"Relação decidiu que afinal chamar "maluco" não é crime"
Dois dos três juízes do Tribunal da Relação do Porto que apreciaram o processo em que um reformado de Torre de Moncorvo fora condenado em 1.ª instância por chamar "maluco" a um vizinho, numa discussão, entenderam que não era crime. Um juiz de 1.ª instância e um juiz desembargador concordaram que um homem que durante uma discussão chama "maluco" a um vizinho deve ser condenado pelo crime de injúria. O caso subiu agora à Relação, onde se discutiu se "maluco" é um termo manifestamente ofensivo da honra e da dignidade humana. A maioria dos juízes que apreciaram o processo entenderam que não e o caso poderá ficar definitivamente encerrado. Se não houver recurso do Ministério Público, que também considerava configurar a expressão "maluco" um crime que deve ser punido.
O caso conta-se em poucas palavras: um homem de 70 anos, reformado, sem habilitações literárias, discutiu com um vizinho sobre uma dívida antiga. Durante a discussão, numa rua de Torre de Moncorvo, e sabendo que o vizinho tivera problemas psiquiátricos graves, chamou-lhe "maluco". O comandante da GNR da localidade ouviu e o caso seguiu para tribunal.
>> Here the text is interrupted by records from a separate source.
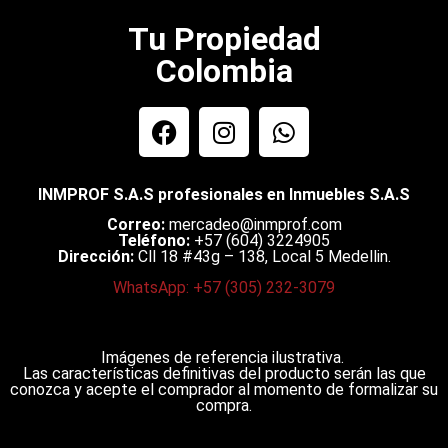
Tu Propiedad
Colombia
INMPROF S.A.S profesionales en Inmuebles S.A.S
Correo:
mercadeo@inmprof.com
Teléfono:
+57 (604) 3224905
Dirección:
Cll 18 #43g – 138, Local 5 Medellin.
WhatsApp: +57 (305) 232-3079
Imágenes de referencia ilustrativa.
Las características definitivas del producto serán las que
conozca y acepte el comprador al momento de formalizar su
compra.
O reformado foi condenado na pena de 60 dias de multa, à taxa diária de cinco euros, não tendo o tribunal considerado que a pena devia ser suspensa. "A expressão em causa é objectiva e subjectivamente injuriosa (...) a prova da verdade [que era efectivamente "maluco"] não vale nem exclui a ilicitude", sustentou o Ministério Público, dizendo depois que a pena de multa devia ser aplicada e não suspensa, conforme o arguido pretendia. "É a mais adequada a satisfazer as exigências de prevenção geral", assegurava o magistrado.
O juiz de 1.ª instância considerou da mesma forma que o arguido, ao chamar maluco ao vizinho, visou "ofender a honra e consideração do assistente", que teve como objectivo "envergonhá-lo e achincalhá-lo" e que sabia que a sua acção configurava um crime.
"Falta de civismo,de educação ou de cultura"
O Tribunal da Relação do Porto defendeu outra tese. Dois dos três juízes desembargadores explicaram que chamar "maluco" a alguém não é crime. Quando muito, asseguram, é falta de civismo, grosseria ou falta de educação ou de cultura. Mas não deixa de ser "uma expressão corrente, num contexto de acesa discussão".
"Não vemos como se pode depreender que em resultado dela a honra do ofendido ficou abalada ou diminuída", continuaram, assegurando depois que é próprio da vida existir alguma conflitualidade. "Fazem parte da estrutura ontológica desavenças, diferentes opiniões, choques de interesses que causam grandes animosidades. Estas situações, entre outros meios, expressam-se ao nível da linguagem, por vezes de forma exagerada ou descabida. Onde uns reconhecem firmeza outros qualificam de gritaria, impropérios, má educação", disseram os juízes, determinando então a absolvição do reformado.
Mesmo assim, o terceiro juiz votou vencido. Disse, citando uma obra jurídica, que o termo "maluco" é objectivamente injurioso e comparou-o à expressão "idiota" ou "atrasado mental", termos que na sua óptica também configuram crimes.
Sublinhou ainda que não devia absolver-se o reformado, porque "a expressão em causa foi proferida em público, directamente dirigida à pessoa do ofendido e relacionadamente com o conhecimento que o arguido detinha relativamente aos problemas mentais do queixoso". Perdeu a causa e teve de votar vencido na decisão judicial.